Frequently Asked Questions (FAQ)
Q1: Can the RZL-10 be installed outdoors without a shelter?
Yes. The RZL-10’s UV-resistant cycloaliphatic resin housing and IP00 rating (for the unit itself) permit direct outdoor mounting. However, secondary terminal boxes should be IP54-rated or housed in a weatherproof enclosure.
Q2: What is the maximum allowable secondary burden for 0.2 accuracy class?
At 0.2 class, the RZL-10 supports up to 30 VA burden at power factor 0.8 lagging. Exceeding this increases ratio error beyond ±0.2%. Always verify total connected burden (wiring + devices).
Q3: Is the RZL-10 suitable for 50 Hz and 60 Hz systems?

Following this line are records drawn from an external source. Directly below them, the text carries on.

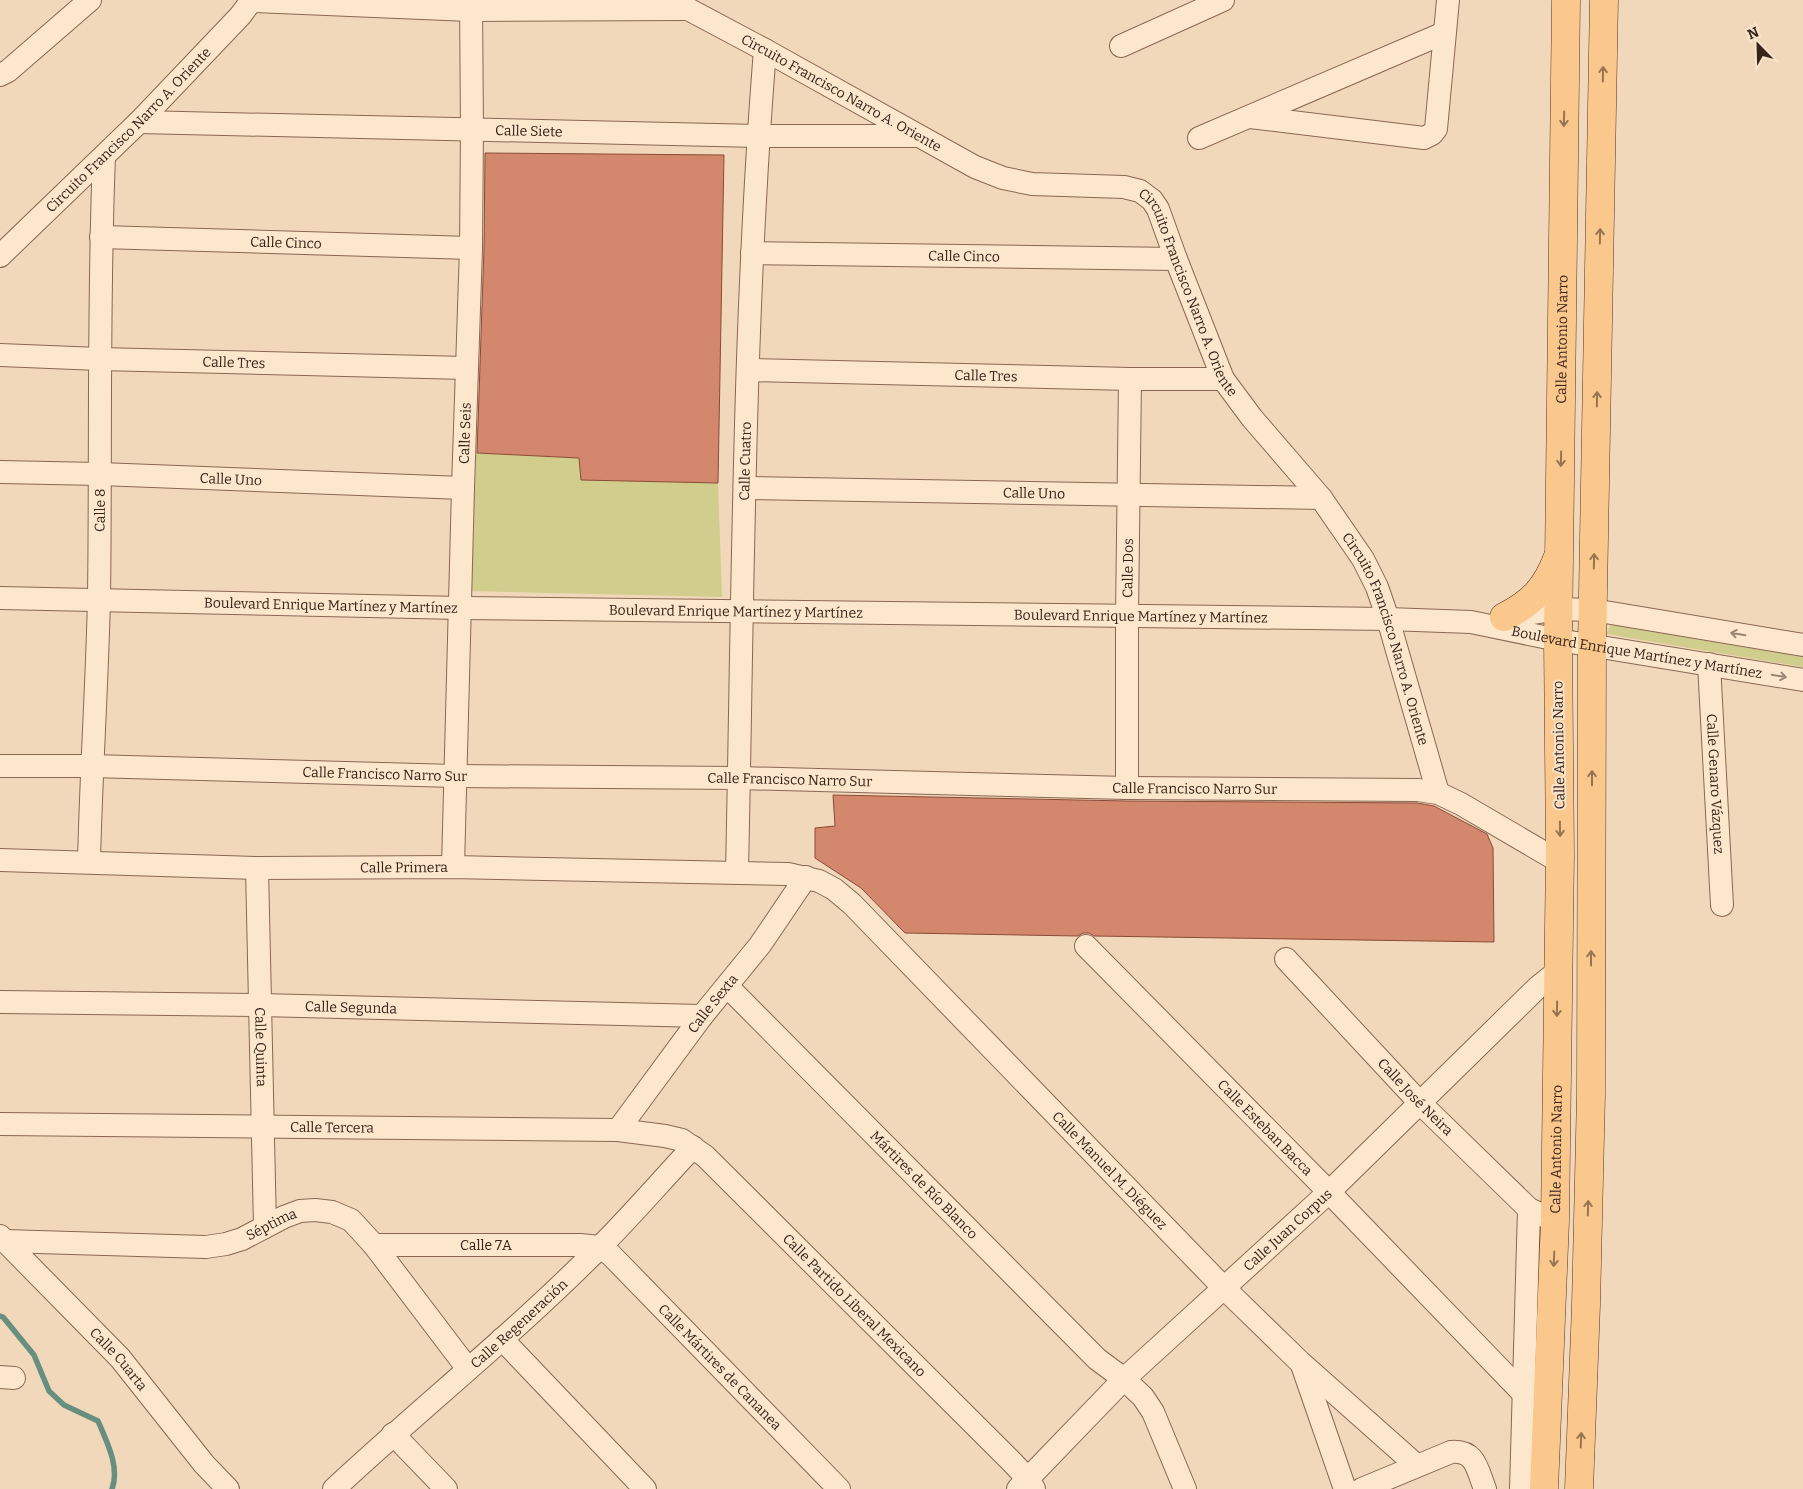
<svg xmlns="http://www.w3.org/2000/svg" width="1803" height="1489" font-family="Bitter,serif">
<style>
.green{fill:#d0cd8d}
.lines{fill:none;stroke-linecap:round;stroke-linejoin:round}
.stream{stroke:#668f7f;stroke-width:5.5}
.building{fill:#d3876c;stroke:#8b4b36}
.minor-casing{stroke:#896753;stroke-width:24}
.major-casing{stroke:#563628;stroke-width:29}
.minor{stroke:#fce7cd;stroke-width:22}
.major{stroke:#fac78c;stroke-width:28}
.oneway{stroke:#987552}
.oneway2{stroke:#9a8573}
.labels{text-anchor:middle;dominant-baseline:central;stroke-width:4;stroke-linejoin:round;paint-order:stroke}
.street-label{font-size:14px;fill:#372319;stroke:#f8e4ca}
</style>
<rect width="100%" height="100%" fill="#f2d8ba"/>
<!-- green -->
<path class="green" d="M471 453 579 458 581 480 718 483 722 597 470 591Z
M1613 621 1803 654V667L1606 634Z"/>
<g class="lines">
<!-- stream -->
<path class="stream" d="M0 1316 3 1317 34 1355 49 1391 64 1405 98 1421C107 1442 120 1467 112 1489"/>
</g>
<!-- building -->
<path class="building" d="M485 153 724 155 718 483 581 480 579 458 477 453 484 248Z
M833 795 1127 801 1417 803 1434 806 1487 834 1493 848 1494 942 1094 936 1089 933H1083L1078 936 905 933 861 888 815 858V828L835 826Z"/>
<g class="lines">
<defs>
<g id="minor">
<path id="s1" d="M671 0 765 50 975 167 1003 178 1032 184 1124 187 1140 191 1152 200 1158 209 1176 259 1223 379 1252 418 1321 498 1363 559 1377 587 1388 619 1438 793"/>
<path d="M252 1 470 10 686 9"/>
<path d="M1121 46 1223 0"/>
<path d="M0 75 8 71 90 0"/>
<path d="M1250 117 1424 138 1432 134 1436 129 1448 0"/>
<path id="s2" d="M139 122 759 136H916"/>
<path d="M1199 138 1444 33"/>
<path id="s3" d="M101 237 471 248"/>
<path id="s4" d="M752 253 1176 259"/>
<path id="s5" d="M0 256 139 122 240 16 252 0"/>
<path id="s6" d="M0 355 99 359 466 368"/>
<path id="s7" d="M748 370 1130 379H1223"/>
<path id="s8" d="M0 472 100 474 463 488"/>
<path id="s9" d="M745 488 1321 498"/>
<path id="s10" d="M0 598 460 608 1388 619 1471 622 1558 640 1803 680"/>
<path d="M1507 617 1559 609 1593 610 1803 645"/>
<path id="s11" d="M1709 664 1722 905"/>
<path id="s12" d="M0 766H91L455 776 739 778 1127 788 1418 790 1438 793 1461 804 1560 862"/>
<path id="s13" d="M1127 788V616L1130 379"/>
<path id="s14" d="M0 860 257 868 453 867 788 874 819 881 834 889 852 904 1225 1289 1300 1362 1416 1465"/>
<path id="s15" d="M89 862C91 774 97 686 99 598 101 451 98 304 104 157"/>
<path id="s16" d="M453 867 463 488 471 248 472 130 471 0"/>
<path id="s17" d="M257 868 265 1227"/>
<path id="s18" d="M737 872C743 598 743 323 765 50"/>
<path id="s19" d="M1086 946 1329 1192 1548 1419"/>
<path id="s20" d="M1286 959 1420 1103 1529 1209 1555 1221"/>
<path id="s21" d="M727 986 1097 1359 1124 1379 1143 1397 1153 1412 1185 1489"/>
<path id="s22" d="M0 1002 261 1005 702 1016"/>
<path id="s23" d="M0 1124 618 1130 665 1136 682 1140 705 1156 1012 1462 1028 1479 1034 1489"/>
<path id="s24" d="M618 1130 702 1016 760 945 806 877"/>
<path id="s25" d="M0 1236 120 1358 204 1464 228 1489"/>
<path id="s26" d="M4 1241 206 1247 226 1244 242 1239 284 1217 300 1211 315 1210 332 1212 351 1220 374 1245 468 1369"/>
<path id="s27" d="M374 1245H580L600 1247 611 1255 839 1489"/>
<path d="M502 1339 645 1489"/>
<path d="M1302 1365 1345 1489"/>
<path d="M0 1377 14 1378"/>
<path d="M393 1434 446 1489"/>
<path id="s28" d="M334 1489C422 1407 516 1332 600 1247 632 1215 662 1180 693 1147"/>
<path id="s29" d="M1018 1489 1124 1379 1329 1192 1538 987 1558 971"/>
<path d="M1362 1489 1451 1452C1476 1450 1477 1469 1485 1489"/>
<path d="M1521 1489 1529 1209"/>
</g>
<g id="major">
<path d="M1504 617C1532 603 1546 588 1557 559"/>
<path id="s30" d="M1544 1489 1555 1221 1560 854 1558 640 1566 0"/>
<path d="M1579 1489 1586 1305 1591 1094 1592 646 1604 0"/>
</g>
</defs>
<!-- minor casing -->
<use href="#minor" class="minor-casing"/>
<!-- major casing -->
<use href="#major" class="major-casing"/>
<!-- minor -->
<use href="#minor" class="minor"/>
<!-- major -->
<use href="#major" class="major"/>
</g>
<!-- one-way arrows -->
<defs><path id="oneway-shaft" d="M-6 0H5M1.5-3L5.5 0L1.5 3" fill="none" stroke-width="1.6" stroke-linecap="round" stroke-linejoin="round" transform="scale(1.25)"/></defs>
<g class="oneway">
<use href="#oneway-shaft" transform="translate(1603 74) rotate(-89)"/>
<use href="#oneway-shaft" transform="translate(1564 119) rotate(91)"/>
<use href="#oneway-shaft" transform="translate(1600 236) rotate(-89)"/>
<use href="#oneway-shaft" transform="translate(1597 399) rotate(-89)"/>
<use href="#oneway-shaft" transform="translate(1561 459) rotate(91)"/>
<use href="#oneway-shaft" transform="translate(1594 561) rotate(-89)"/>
<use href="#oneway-shaft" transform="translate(1592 778) rotate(-90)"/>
<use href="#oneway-shaft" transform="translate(1560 829) rotate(89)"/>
<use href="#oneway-shaft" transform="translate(1591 958) rotate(-90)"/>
<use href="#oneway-shaft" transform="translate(1557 1009) rotate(91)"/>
<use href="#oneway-shaft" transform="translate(1588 1208) rotate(-89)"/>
<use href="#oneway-shaft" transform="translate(1554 1259) rotate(92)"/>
<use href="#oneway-shaft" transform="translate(1581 1440) rotate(-88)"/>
</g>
<g class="oneway2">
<use href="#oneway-shaft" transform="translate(1738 634) rotate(-170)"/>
<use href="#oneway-shaft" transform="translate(1779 676) rotate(10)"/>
</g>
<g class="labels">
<!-- street labels -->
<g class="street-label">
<text stroke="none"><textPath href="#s1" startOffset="194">Circuito Francisco Narro A. Oriente</textPath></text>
<text stroke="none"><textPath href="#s5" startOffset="180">Circuito Francisco Narro A. Oriente</textPath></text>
<text stroke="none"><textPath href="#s2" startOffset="390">Calle Siete</textPath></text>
<text stroke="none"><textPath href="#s3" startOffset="185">Calle Cinco</textPath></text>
<text stroke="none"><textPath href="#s4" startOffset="212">Calle Cinco</textPath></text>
<text stroke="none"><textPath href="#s1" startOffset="629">Circuito Francisco Narro A. Oriente</textPath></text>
<text stroke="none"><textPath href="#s30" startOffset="1150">Calle Antonio Narro</textPath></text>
<text stroke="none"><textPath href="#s6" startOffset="234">Calle Tres</textPath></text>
<text stroke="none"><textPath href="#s7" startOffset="238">Calle Tres</textPath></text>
<text stroke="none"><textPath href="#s16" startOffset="434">Calle Seis</textPath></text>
<text stroke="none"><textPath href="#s18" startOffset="411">Calle Cuatro</textPath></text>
<text stroke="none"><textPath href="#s8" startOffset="231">Calle Uno</textPath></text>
<text stroke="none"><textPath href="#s9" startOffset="289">Calle Uno</textPath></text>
<text stroke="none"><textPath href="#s15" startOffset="352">Calle 8</textPath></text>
<text stroke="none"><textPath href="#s13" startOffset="220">Calle Dos</textPath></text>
<text stroke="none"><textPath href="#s10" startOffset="331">Boulevard Enrique Martínez y Martínez</textPath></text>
<text stroke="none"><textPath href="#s10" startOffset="736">Boulevard Enrique Martínez y Martínez</textPath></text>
<text stroke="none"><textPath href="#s10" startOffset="1141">Boulevard Enrique Martínez y Martínez</textPath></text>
<text stroke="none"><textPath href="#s1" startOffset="1034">Circuito Francisco Narro A. Oriente</textPath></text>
<text stroke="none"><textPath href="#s10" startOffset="1640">Boulevard Enrique Martínez y Martínez</textPath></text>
<text transform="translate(1559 745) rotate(-91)">Calle Antonio Narro</text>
<text stroke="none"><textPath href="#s12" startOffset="385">Calle Francisco Narro Sur</textPath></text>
<text stroke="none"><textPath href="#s12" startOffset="790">Calle Francisco Narro Sur</textPath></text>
<text stroke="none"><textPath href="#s11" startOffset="120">Calle Genaro Vázquez</textPath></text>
<text stroke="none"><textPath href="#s12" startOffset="1195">Calle Francisco Narro Sur</textPath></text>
<text stroke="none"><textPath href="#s14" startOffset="404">Calle Primera</textPath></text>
<text stroke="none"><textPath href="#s24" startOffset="158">Calle Sexta</textPath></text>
<text stroke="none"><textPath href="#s22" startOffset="351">Calle Segunda</textPath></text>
<text stroke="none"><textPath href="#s17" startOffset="179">Calle Quinta</textPath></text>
<text stroke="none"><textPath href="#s20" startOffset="189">Calle José Neira</textPath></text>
<text stroke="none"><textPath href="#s23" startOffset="332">Calle Tercera</textPath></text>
<text stroke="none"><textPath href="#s19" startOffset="255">Calle Esteban Bacca</textPath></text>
<text stroke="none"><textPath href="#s30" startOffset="340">Calle Antonio Narro</textPath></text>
<text stroke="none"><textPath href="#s14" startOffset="1231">Calle Manuel M. Diéguez</textPath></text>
<text stroke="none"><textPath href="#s21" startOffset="280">Mártires de Río Blanco</textPath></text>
<text stroke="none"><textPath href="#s26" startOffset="272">Séptima</textPath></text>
<text stroke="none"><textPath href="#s29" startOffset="374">Calle Juan Corpus</textPath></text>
<text stroke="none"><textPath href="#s27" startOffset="112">Calle 7A</textPath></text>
<text stroke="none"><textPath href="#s23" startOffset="922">Calle Partido Liberal Mexicano</textPath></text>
<text stroke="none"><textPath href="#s28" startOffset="248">Calle Regeneración</textPath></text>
<text stroke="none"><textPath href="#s25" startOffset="171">Calle Cuarta</textPath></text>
<text stroke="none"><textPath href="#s27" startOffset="396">Calle Mártires de Cananea</textPath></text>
</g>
</g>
<!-- north arrow -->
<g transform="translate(1758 45) rotate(337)" stroke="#f8e4ca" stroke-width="4" paint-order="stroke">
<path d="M0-4L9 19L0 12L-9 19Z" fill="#372319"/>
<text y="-8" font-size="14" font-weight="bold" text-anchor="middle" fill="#372319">N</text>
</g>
</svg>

The standard model is optimized for 50 Hz. A 60 Hz variant is available upon request, featuring adjusted core cross-section to maintain flux density below 1.7 T.
Q4: How do I handle secondary open-circuit during maintenance?
Never leave the secondary open while primary is energized—it induces dangerous kV-level voltages. Always short-circuit secondary terminals with a dedicated shorting link before disconnecting instruments.
Q5: Does the RZL-10 require drying after prolonged storage?
If stored >6 months in humid conditions (>70% RH), perform a 24-hour 60°C oven dry cycle before installation. Verify insulation resistance >1,000 MΩ afterward.
Q6: Can multiple RZL-10 units share a common ground?
Yes, but each VT must have an independent ground conductor back to the main earthing bus. Daisy-chaining grounds creates potential rise hazards during faults.
Q7: What altitude derating applies above 1,000 m?
Above 1,000 m, reduce rated voltage by 1% per 100 m increment. Alternatively, specify extended creepage (≥31 mm/kV) for installations up to 3,000 m without derating.